- [Excerpted records]
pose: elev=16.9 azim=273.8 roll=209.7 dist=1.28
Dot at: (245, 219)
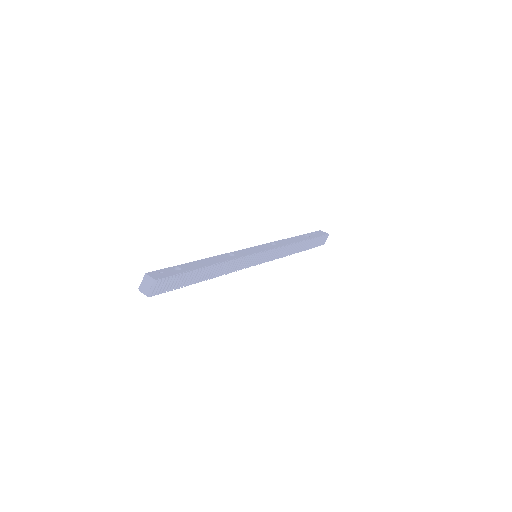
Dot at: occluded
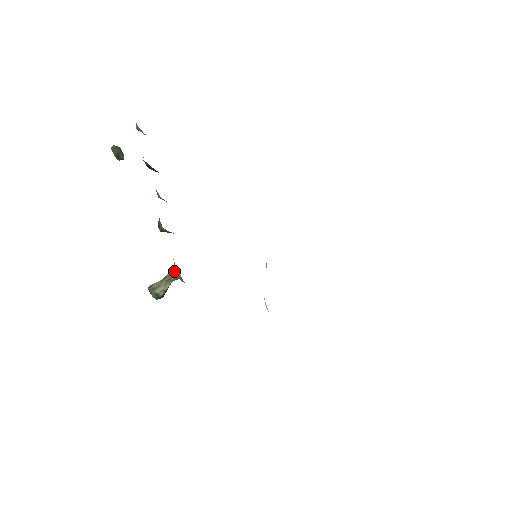
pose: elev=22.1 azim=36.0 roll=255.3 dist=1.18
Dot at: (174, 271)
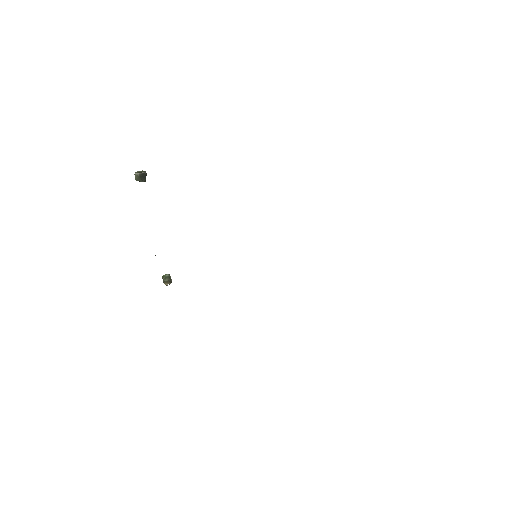
Dot at: occluded
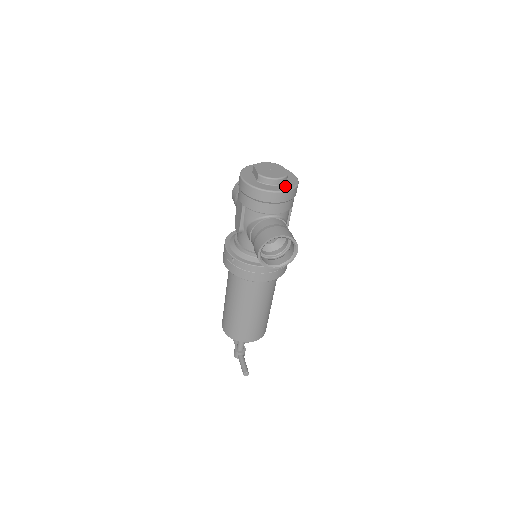
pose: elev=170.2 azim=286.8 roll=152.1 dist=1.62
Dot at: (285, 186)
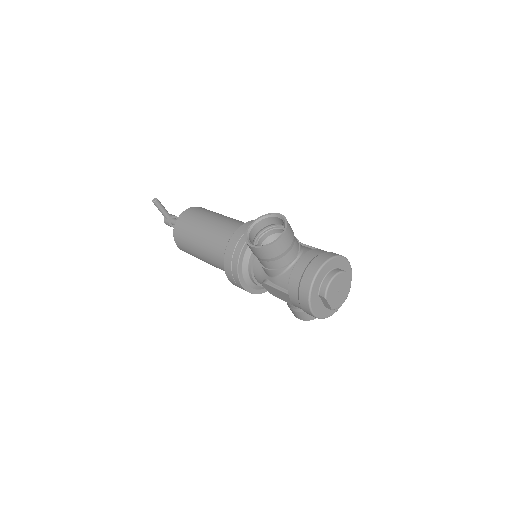
Dot at: occluded
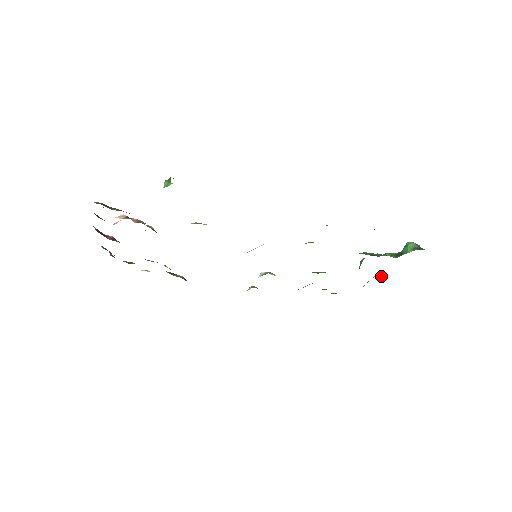
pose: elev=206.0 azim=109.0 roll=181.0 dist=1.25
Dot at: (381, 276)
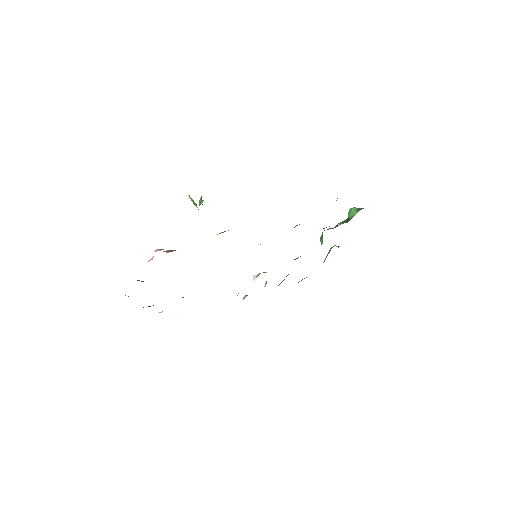
Dot at: (336, 246)
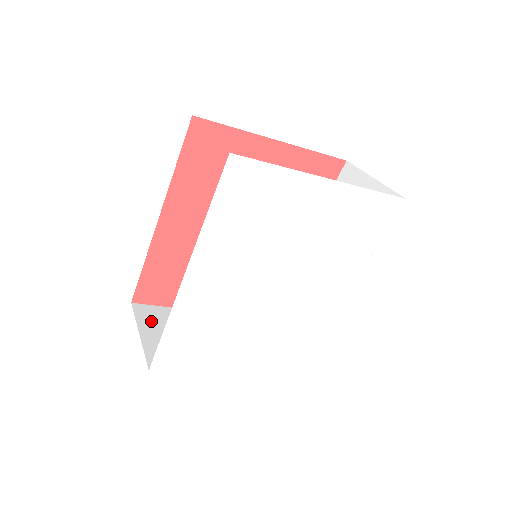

- [Work to complete] Copy every text line of the material above verbatim and in its original order, leaving out the pictures.

- [Task answer]
pose: elev=16.9 azim=273.8 roll=209.7 dist=1.28
Dot at: (245, 219)
Dot at: occluded
pose: elev=22.1 azim=36.0 roll=255.3 dist=1.18
Dot at: (174, 271)
Dot at: occluded
pose: elev=170.2 azim=286.8 roll=152.1 dist=1.62
Dot at: (285, 186)
Dot at: occluded
pose: elev=206.0 azim=109.0 roll=181.0 dist=1.25
Dot at: (381, 276)
Dot at: (336, 246)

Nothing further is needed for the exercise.